Record set:
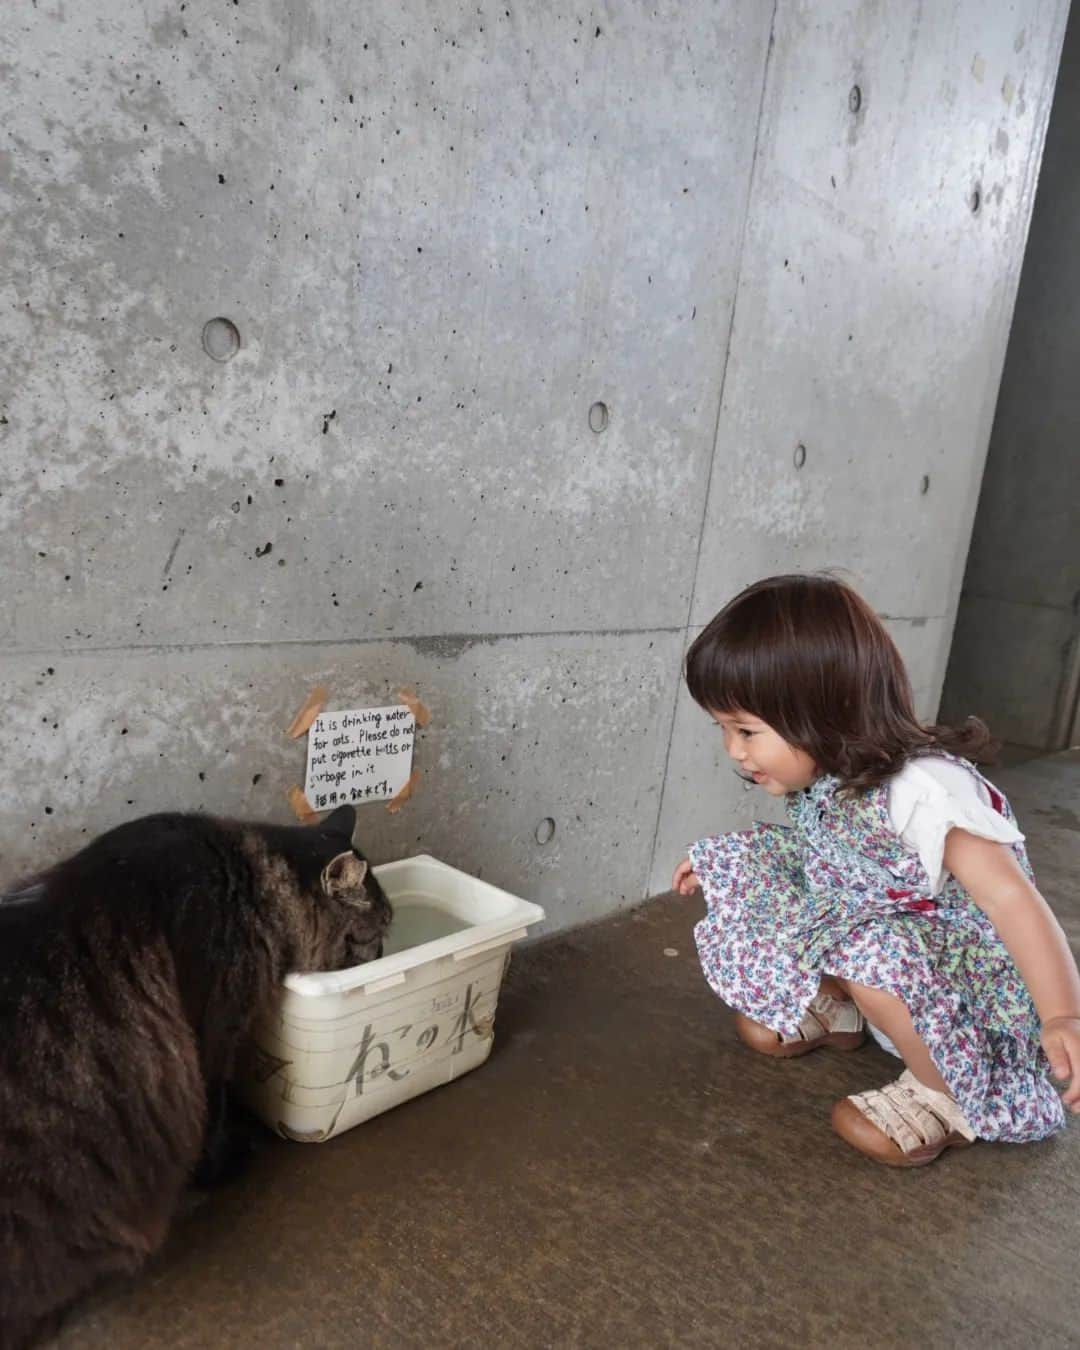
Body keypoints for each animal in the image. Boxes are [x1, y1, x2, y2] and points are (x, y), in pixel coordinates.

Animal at [0, 804, 391, 1344]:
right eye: (378, 934)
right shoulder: (214, 1037)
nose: (386, 955)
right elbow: (214, 1118)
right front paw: (225, 1163)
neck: (248, 881)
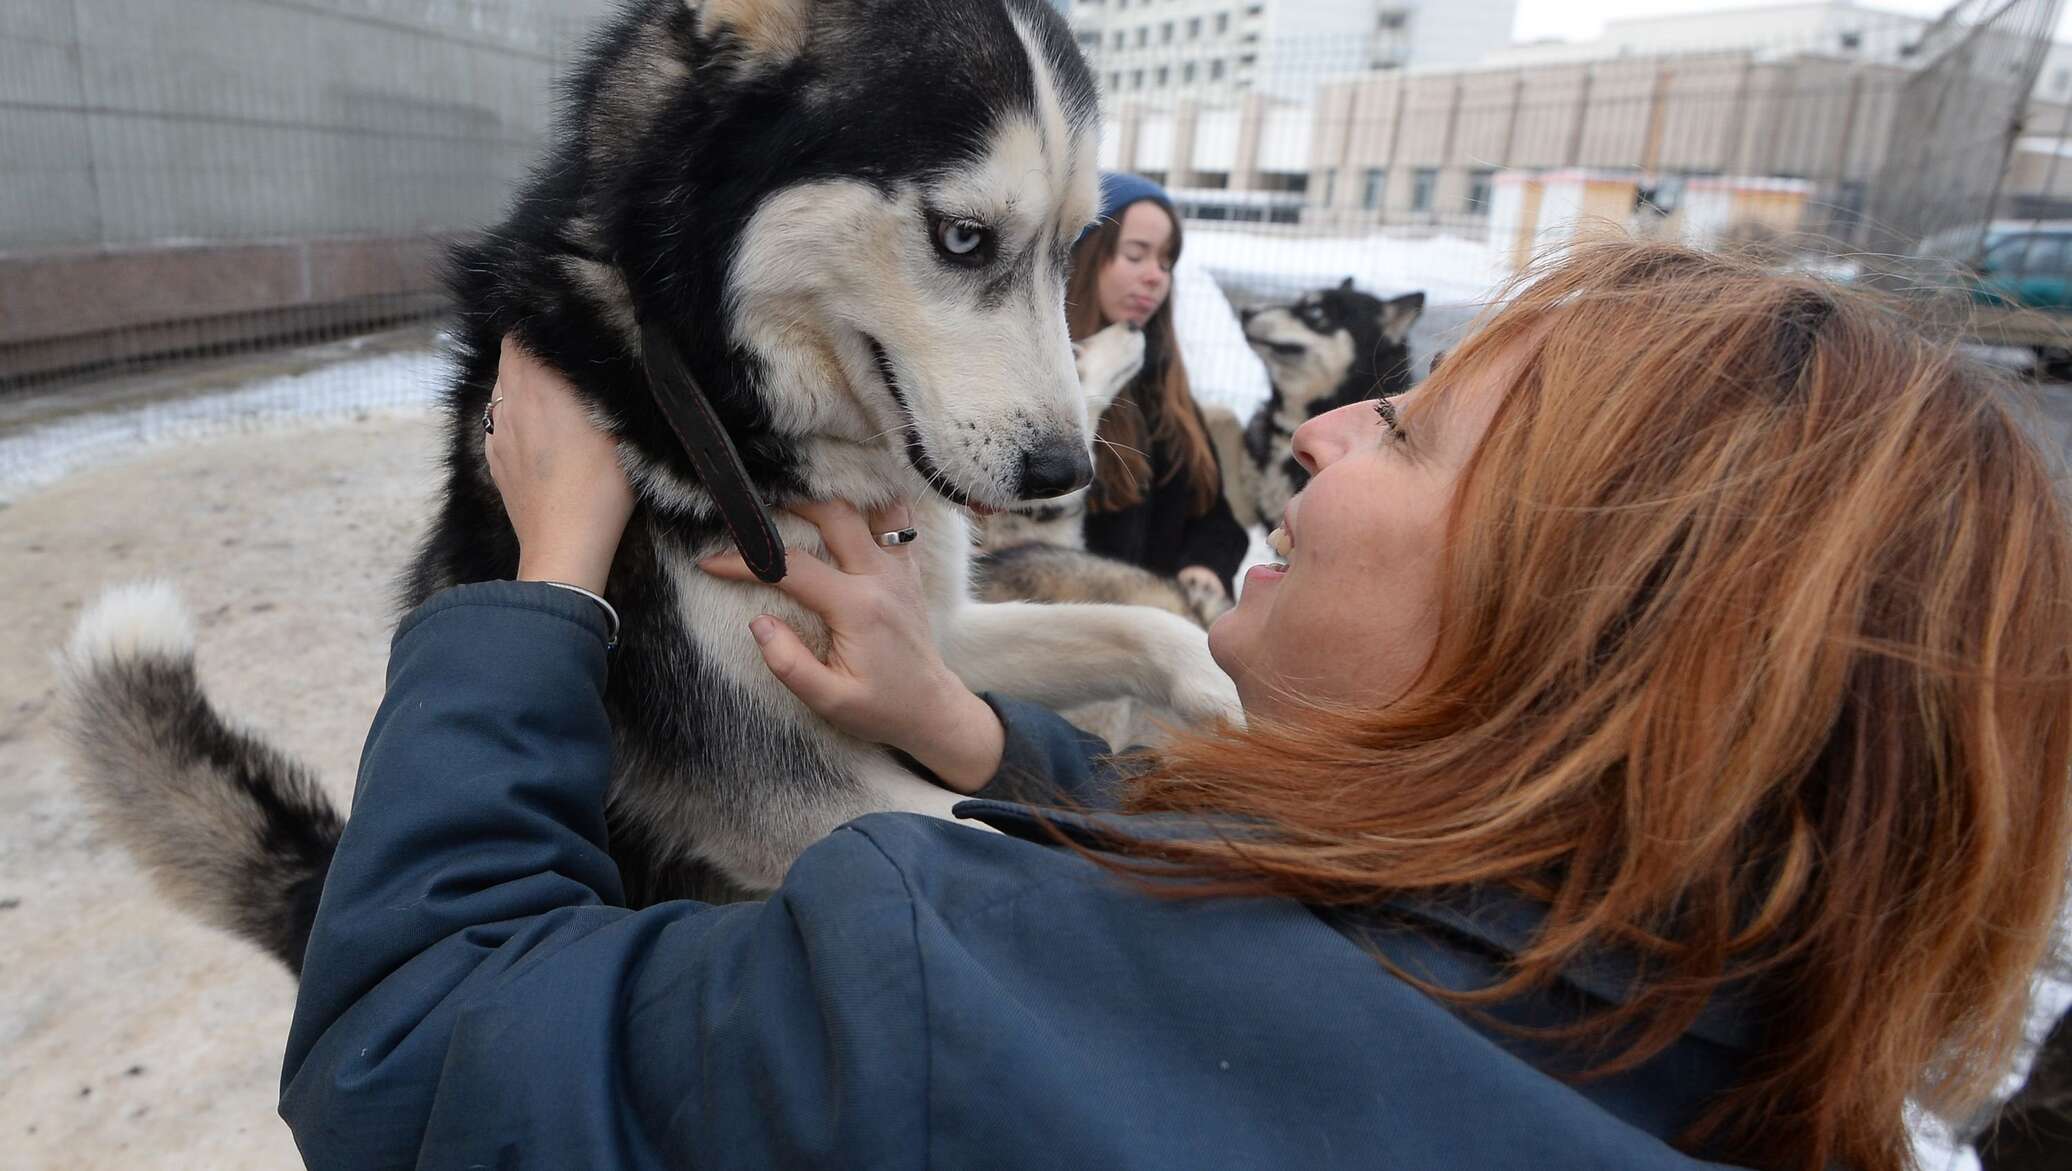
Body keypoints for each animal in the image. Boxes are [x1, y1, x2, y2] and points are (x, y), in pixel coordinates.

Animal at [56, 0, 1234, 969]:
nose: (1064, 470)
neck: (731, 418)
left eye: (1072, 246)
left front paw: (1224, 697)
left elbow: (1135, 628)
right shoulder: (777, 787)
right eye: (961, 235)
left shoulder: (917, 645)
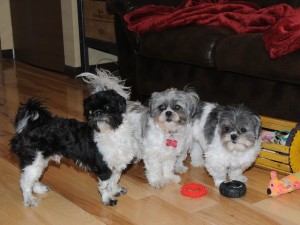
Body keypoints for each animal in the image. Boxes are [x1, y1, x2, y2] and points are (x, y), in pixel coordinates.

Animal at [10, 90, 138, 207]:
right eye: (90, 111)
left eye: (107, 106)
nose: (97, 113)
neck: (112, 133)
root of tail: (31, 127)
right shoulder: (103, 168)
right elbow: (105, 185)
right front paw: (108, 198)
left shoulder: (116, 164)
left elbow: (115, 180)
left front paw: (115, 190)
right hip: (34, 158)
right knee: (25, 181)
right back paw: (29, 199)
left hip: (40, 160)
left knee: (32, 178)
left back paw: (38, 189)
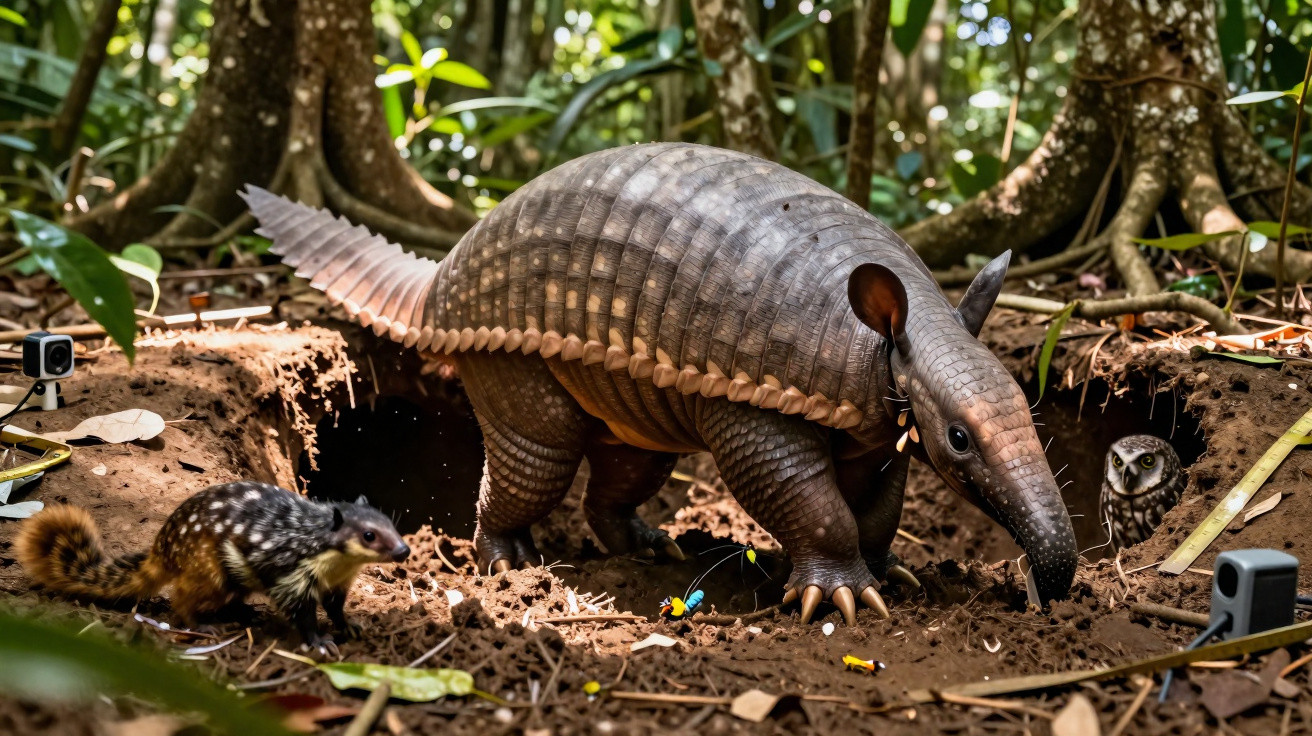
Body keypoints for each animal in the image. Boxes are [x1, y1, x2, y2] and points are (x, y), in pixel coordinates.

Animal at [16, 481, 409, 649]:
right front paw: (318, 643)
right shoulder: (293, 579)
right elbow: (304, 617)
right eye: (369, 535)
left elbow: (337, 609)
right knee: (180, 599)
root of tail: (162, 549)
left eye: (390, 524)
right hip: (212, 573)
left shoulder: (337, 585)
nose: (404, 551)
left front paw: (351, 627)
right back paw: (203, 626)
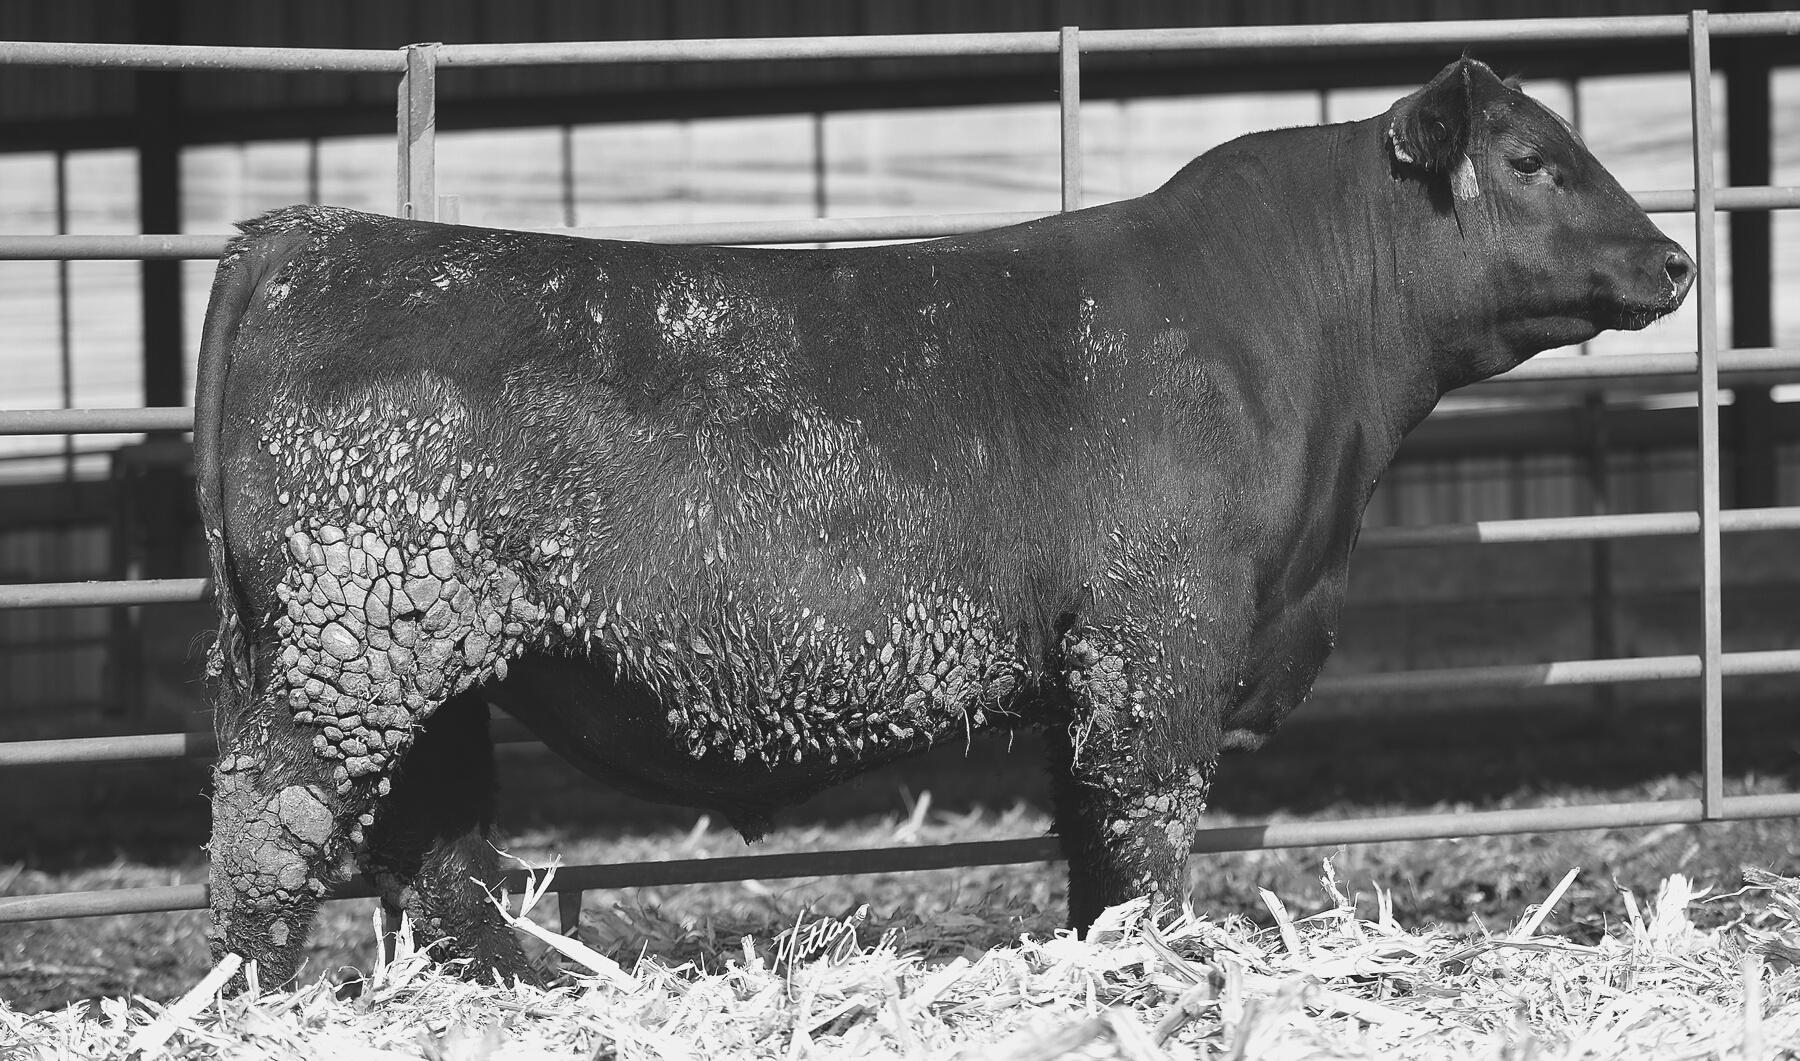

Your assignment: Within the entries above, find the string "elbow" and return each line that holds it.

Your response:
right elbow: (214, 1118)
left elbow: (1135, 628)
right elbow: (105, 185)
left elbow: (115, 180)
right elbow: (304, 617)
left elbow: (337, 609)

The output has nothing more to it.